Cape Town - The Davos bunfight gets under way again on Tuesday as thousands of the political elite, the world’s wealthiest corporate heads and a clutch of glitterati gather in this Swiss Alpine resort town. In a world of bloody conflicts awash with surpluses, debts and mass unemployment there is probably an air of desperation among the billionaire tycoons assembled for this latest annual World Economic Forum (WEF) meeting.

However, if history is anything to go by, many of the politicians, trade unionists and community decision makers who are the guests will be in awe of everything on offer as they are bribed, subtly bullied, and otherwise persuaded to help shore up the crumbling edifice of a system their hosts epitomise.

The theme this year is “Mastering the Fourth Industrial Revolution”, a belated recognition that the world of work is on the cusp of what was referred to, more than 60 years ago, as “an industrial revolution of unmitigated cruelty”.

This dystopian assessment of the world of the future was made in 1949 by mathematician Norbert Wiener, who foresaw automation making most of humanity redundant. His assessment was based - as is that of the WEF members, a private club comprising the heads of 1 000 of the planet’s richest corporates - on the assumption that the system controlled by this elite would remain unchanged.

However, the WEF does not share the negative assessment advanced by Wiener and, subsequently others. This club of billionaires refers instead to how “humankind can benefit from this revolution”, but without changing the system they effectively manage. Yet it is this very system that is the problem, not the technological advances that have created a situation of over capacity and over production and made so much labour redundant.

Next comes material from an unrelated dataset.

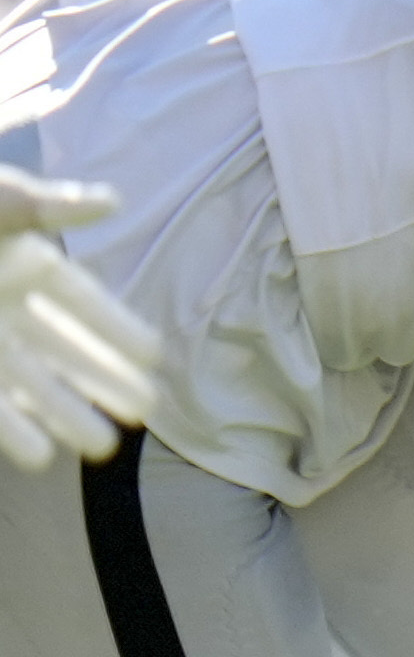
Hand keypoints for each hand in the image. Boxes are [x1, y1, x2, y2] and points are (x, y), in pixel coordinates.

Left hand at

A statement attributed to an earlier, would-be reformer of the crisis-prone capitalist system, the economist John Maynard Keynes, sums up the attitude of those who look to the WEF for answers. This is that there exists the “extraordinary belief that the nastiest of men for the nastiest of motives will somehow work for the benefit of us all”.  

Trapped in gilded cages

Not that the heads of the world’s richest corporates of necessarily nasty people; they are merely in charge of a system that causes often horrendous consequences. They are trapped in their gilded cages, a situation summed up in the release on Monday by human rights organisation Oxfam of that group’s latest assessment concerning the apparently growing wealth of 1% of the population at the expense of the vast majority.

READ: Wealth of 62 richest same as 3.6bn people combined

While the statistics used by Oxfam may be debated, there is no denying that that wage and welfare gap, internationally, has grown vastly. And the very beneficiaries of this system are the hosts at Davos where they will woo a variety of acolytes who, between them, will spend millions of dollars to spend a week in the Swiss resort.

Over this week, the WEF elite will argue that capitalism has a tendency towards equilibrium; that all will be well if “we all pull together”. However, outside Davos there are increasingly debates about real alternatives and, ultimately, these may be much more meaningful than anything that emerges this week from that gathering in Switzerland.